しかし、私は文化的な人間として、民主主義国家に属する人間として自分の考えが未熟でも、恥ずかしくても、的外れであっても言っていい、その権利があるはずだし、自分の特権はこういうことに声をあげることに使いたいからだ。

SDGsって、知れば知るほど、悩むほど、めんどくさくてしんどくて、絶望してしまうこともある、生きづらくなる。趣味や日々の息抜きに罪悪感を感じるようになる。私だけこんなに悩んだって、なんの意味があるんだと無力感も感じる。
でも、きっとそういうものなんだと思う。そして、知ってから自分の選択肢を、人生の路線変更にどう舵を切るのかが大切なんだ。
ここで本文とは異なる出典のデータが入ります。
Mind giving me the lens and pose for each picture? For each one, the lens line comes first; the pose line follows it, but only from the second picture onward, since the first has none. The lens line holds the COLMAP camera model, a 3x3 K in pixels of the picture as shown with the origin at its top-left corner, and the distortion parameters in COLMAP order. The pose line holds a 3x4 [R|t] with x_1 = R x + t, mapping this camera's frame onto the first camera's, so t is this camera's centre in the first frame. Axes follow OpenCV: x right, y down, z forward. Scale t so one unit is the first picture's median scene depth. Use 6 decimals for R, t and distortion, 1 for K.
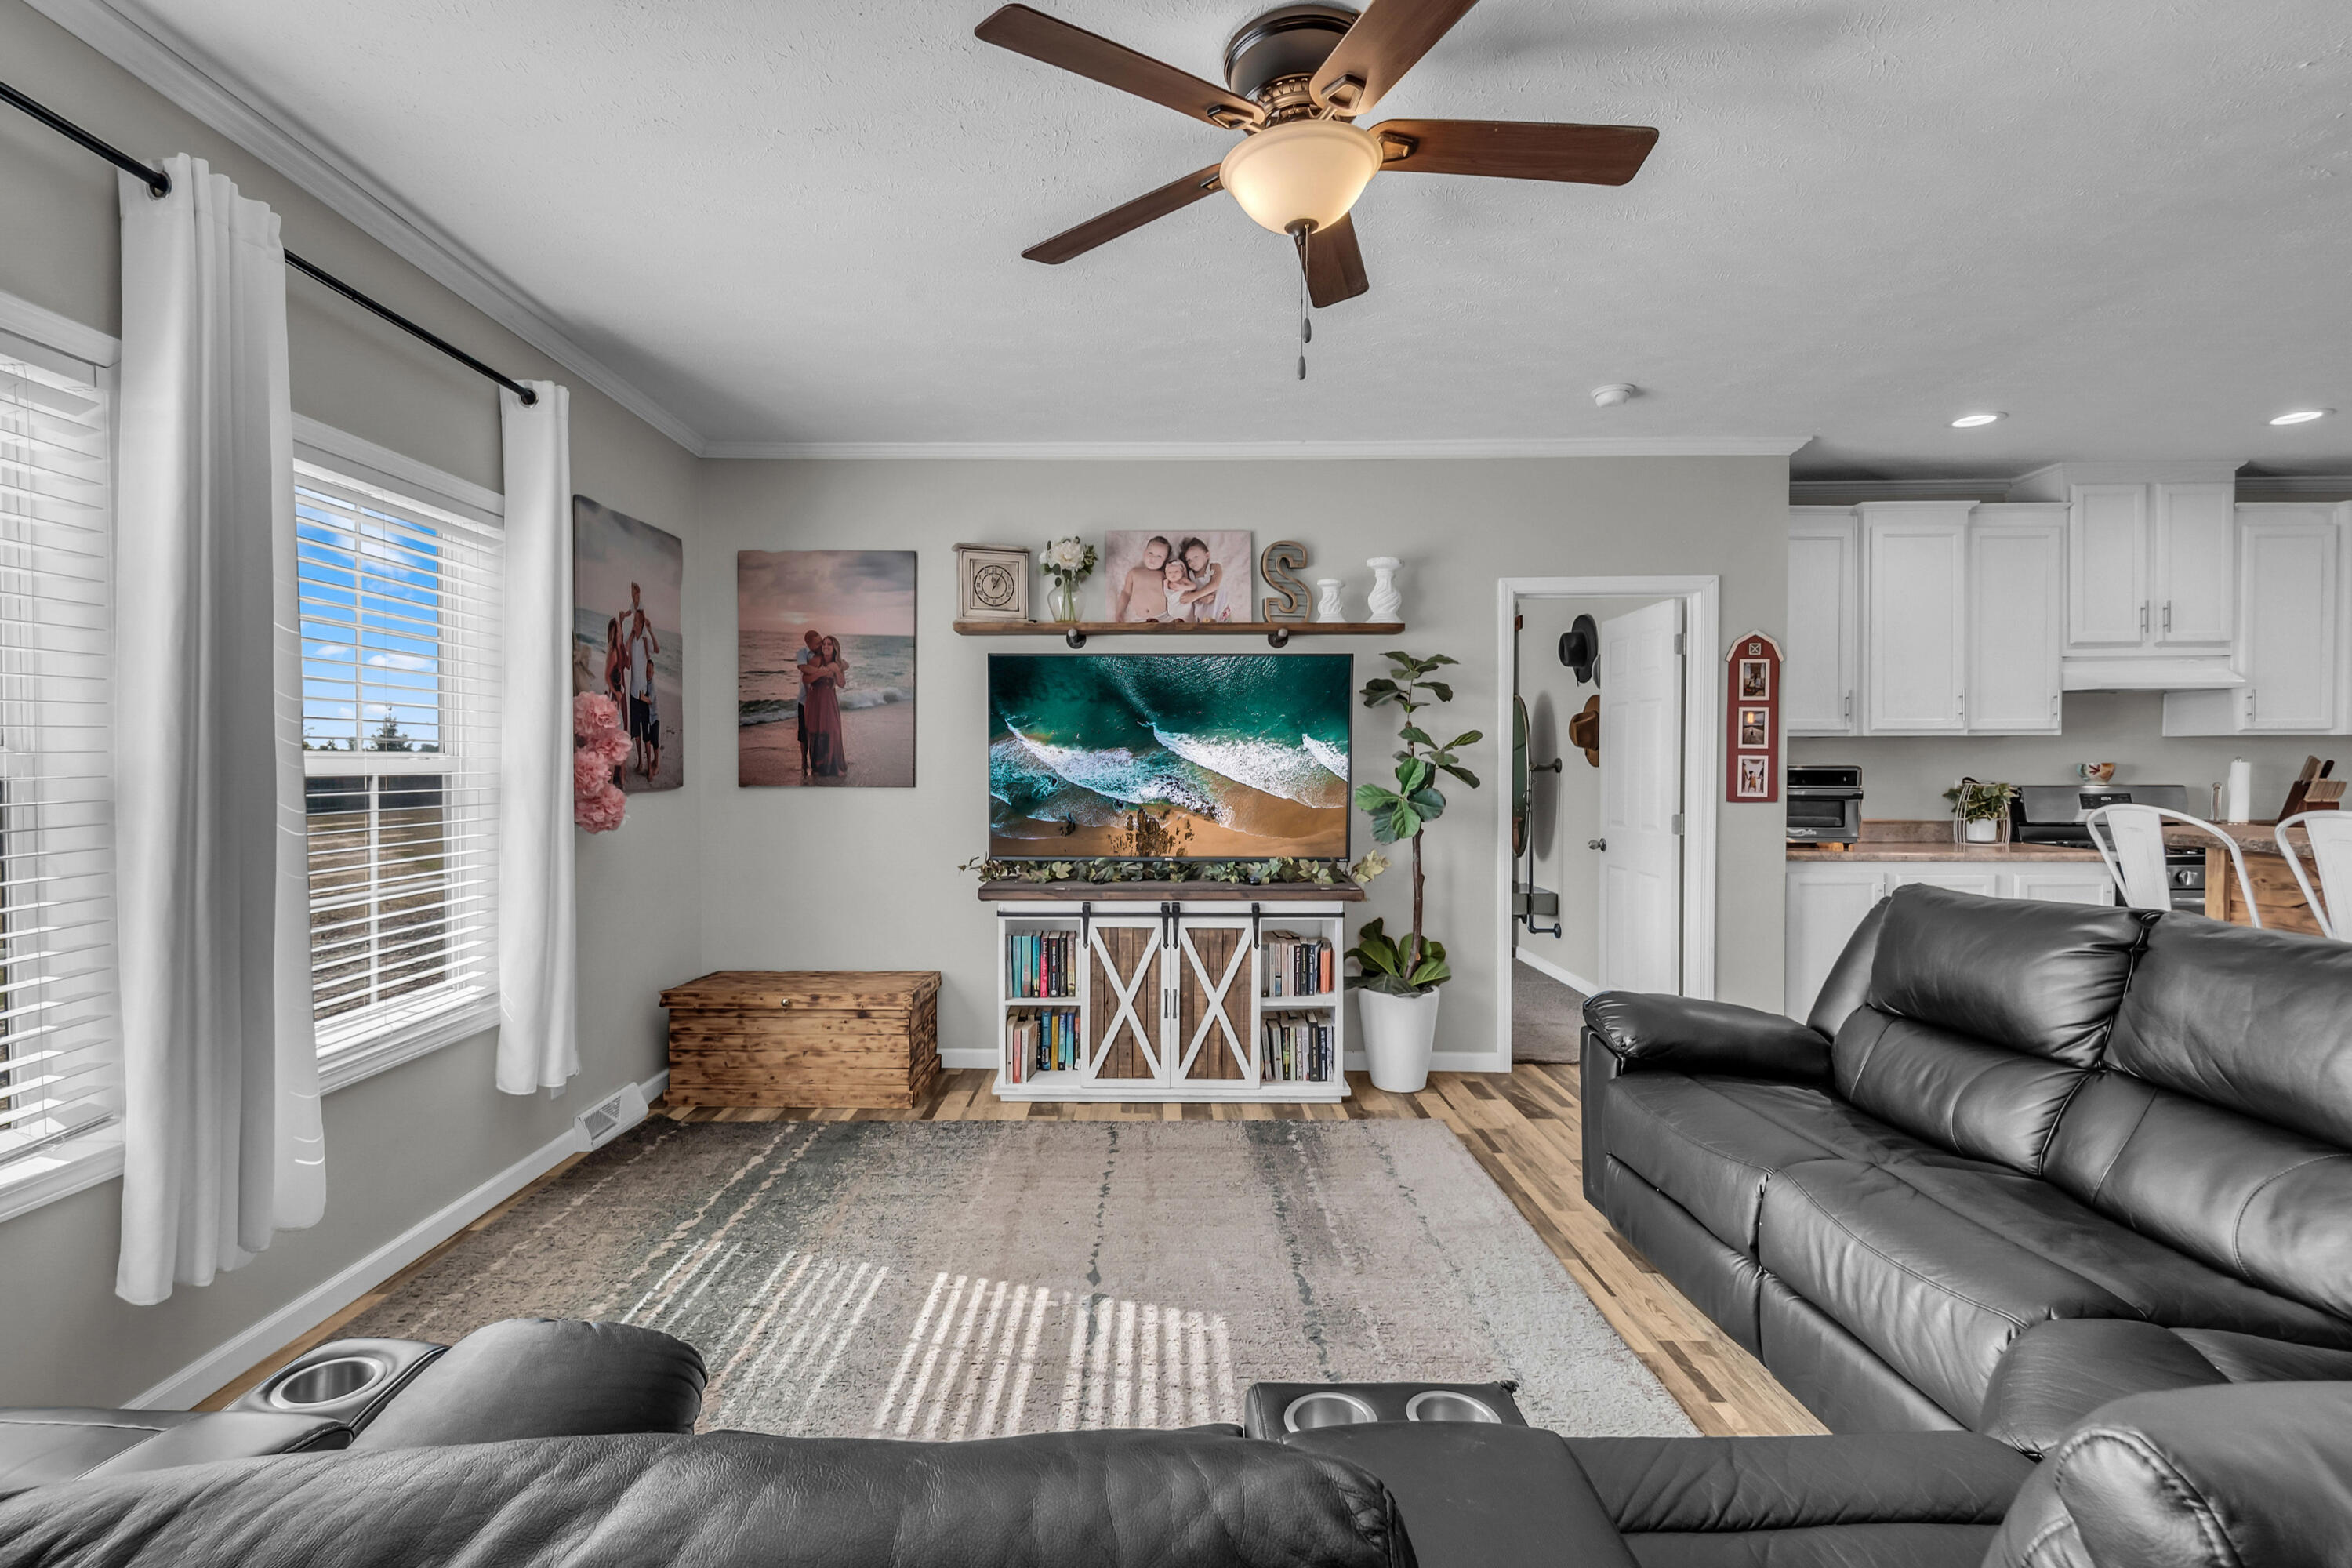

だって、今のままの社会じゃ地球も、私達の生活も保たないから。
残念ながら、SHEINでなくとも、私たちの世代は服やコスメを買ったり消費行動を取ることに罪悪感を抱かざるを得ないくらいには資源が足りていない。

そもそも、「身近な問題すぎて声をあげづらい」って冷静に考えると意味がわからない。逆ならわかるけども。
SHEINに関しては、買うこと自体は身近だけれど、被害にあっている人々の多くは遠い途上国の労働者だったり、曇りガラスの向こうなのかもしれない。実際は日本人のデザイナーが盗用被害にあって告発している件も新しいのだが。

見失ってはいけないこと、それはいつでも完璧に気をつけることはできないと自覚すること、だけども知った時自分の行動や考えをどれだけ変えられるかであると私は思う。